● **Requirement**: Return, unchanged and with no pictures, the lines below from the very first through the one that contains "Uprawa San Pedro: zacznij już teraz!".

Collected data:
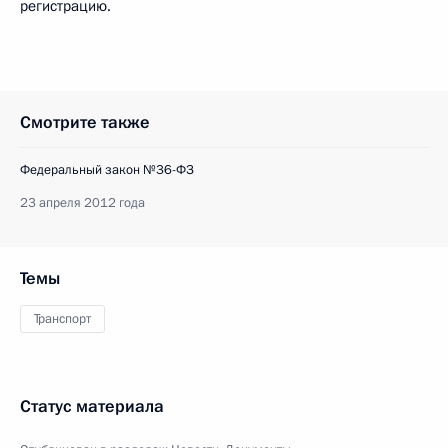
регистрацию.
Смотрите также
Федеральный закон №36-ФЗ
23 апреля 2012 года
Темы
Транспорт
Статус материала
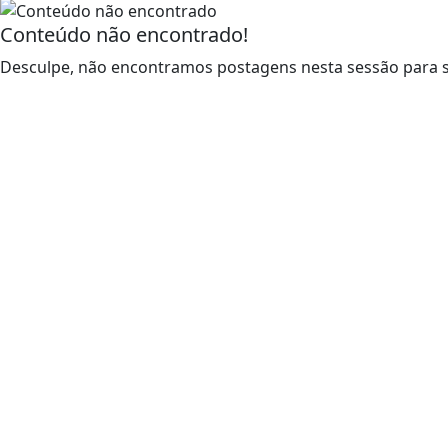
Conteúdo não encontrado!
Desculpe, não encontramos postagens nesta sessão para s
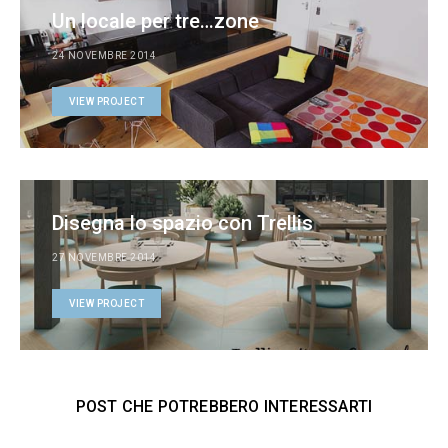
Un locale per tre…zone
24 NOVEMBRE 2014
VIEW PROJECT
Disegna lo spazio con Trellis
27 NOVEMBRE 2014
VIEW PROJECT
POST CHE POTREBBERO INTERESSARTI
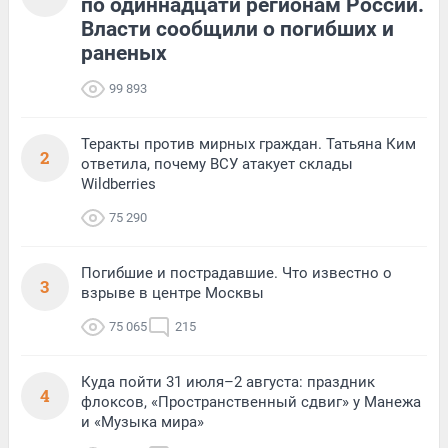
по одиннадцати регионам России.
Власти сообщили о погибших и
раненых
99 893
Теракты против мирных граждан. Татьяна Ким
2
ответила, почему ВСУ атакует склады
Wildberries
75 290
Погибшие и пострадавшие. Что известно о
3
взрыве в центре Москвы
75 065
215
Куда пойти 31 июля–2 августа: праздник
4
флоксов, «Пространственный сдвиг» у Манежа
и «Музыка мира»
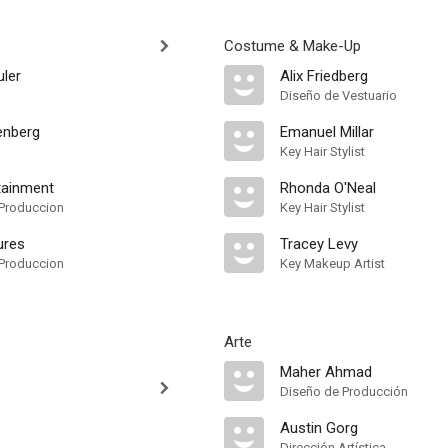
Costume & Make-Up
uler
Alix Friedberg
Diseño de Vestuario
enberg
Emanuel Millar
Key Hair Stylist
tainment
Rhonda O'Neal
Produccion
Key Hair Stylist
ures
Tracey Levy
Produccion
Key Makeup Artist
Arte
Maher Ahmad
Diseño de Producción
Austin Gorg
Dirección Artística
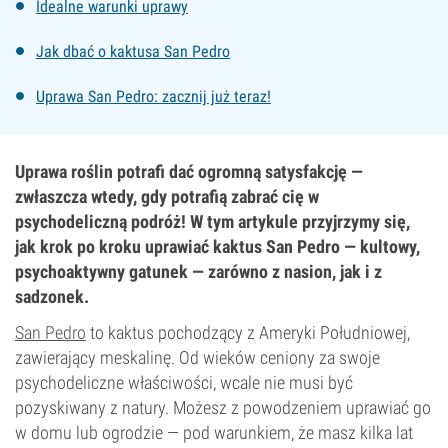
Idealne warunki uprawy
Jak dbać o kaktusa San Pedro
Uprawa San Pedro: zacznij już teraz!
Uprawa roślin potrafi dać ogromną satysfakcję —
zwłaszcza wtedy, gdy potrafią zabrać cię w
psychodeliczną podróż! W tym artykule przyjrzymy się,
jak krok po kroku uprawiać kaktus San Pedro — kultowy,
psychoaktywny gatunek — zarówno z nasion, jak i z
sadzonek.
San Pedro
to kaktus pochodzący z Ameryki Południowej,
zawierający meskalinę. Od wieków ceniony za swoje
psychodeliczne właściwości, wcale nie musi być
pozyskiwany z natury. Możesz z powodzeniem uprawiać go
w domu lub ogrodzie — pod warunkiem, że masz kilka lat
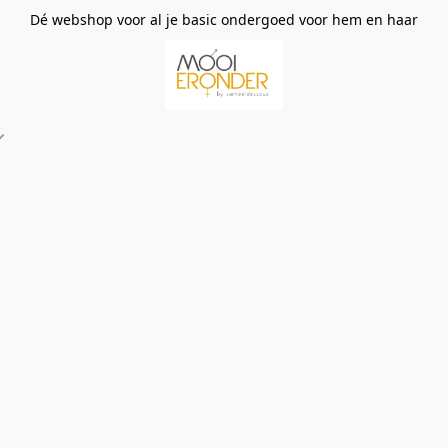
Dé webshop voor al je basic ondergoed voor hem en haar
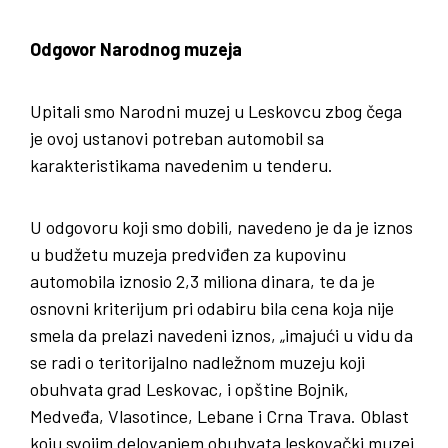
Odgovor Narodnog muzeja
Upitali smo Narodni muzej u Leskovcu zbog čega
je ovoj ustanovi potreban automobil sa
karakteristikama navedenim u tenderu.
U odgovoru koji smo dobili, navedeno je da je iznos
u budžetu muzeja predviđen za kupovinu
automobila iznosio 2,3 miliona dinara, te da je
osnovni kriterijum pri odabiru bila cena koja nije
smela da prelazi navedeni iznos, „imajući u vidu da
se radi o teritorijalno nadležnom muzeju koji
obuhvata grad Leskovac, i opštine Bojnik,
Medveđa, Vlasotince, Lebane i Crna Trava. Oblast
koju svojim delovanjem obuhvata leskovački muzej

● **Result below**:
регистрацию.
Смотрите также
Федеральный закон №36-ФЗ
23 апреля 2012 года
Темы
Транспорт
Статус материала
Conteúdo não encontrado!
Desculpe, não encontramos postagens nesta sessão para s
Un locale per tre…zone
24 NOVEMBRE 2014
VIEW PROJECT
Disegna lo spazio con Trellis
27 NOVEMBRE 2014
VIEW PROJECT
POST CHE POTREBBERO INTERESSARTI
по одиннадцати регионам России.
Власти сообщили о погибших и
раненых
99 893
Теракты против мирных граждан. Татьяна Ким
2
ответила, почему ВСУ атакует склады
Wildberries
75 290
Погибшие и пострадавшие. Что известно о
3
взрыве в центре Москвы
75 065
215
Куда пойти 31 июля–2 августа: праздник
4
флоксов, «Пространственный сдвиг» у Манежа
и «Музыка мира»
Costume & Make-Up
uler
Alix Friedberg
Diseño de Vestuario
enberg
Emanuel Millar
Key Hair Stylist
tainment
Rhonda O'Neal
Produccion
Key Hair Stylist
ures
Tracey Levy
Produccion
Key Makeup Artist
Arte
Maher Ahmad
Diseño de Producción
Austin Gorg
Dirección Artística
Idealne warunki uprawy
Jak dbać o kaktusa San Pedro
Uprawa San Pedro: zacznij już teraz!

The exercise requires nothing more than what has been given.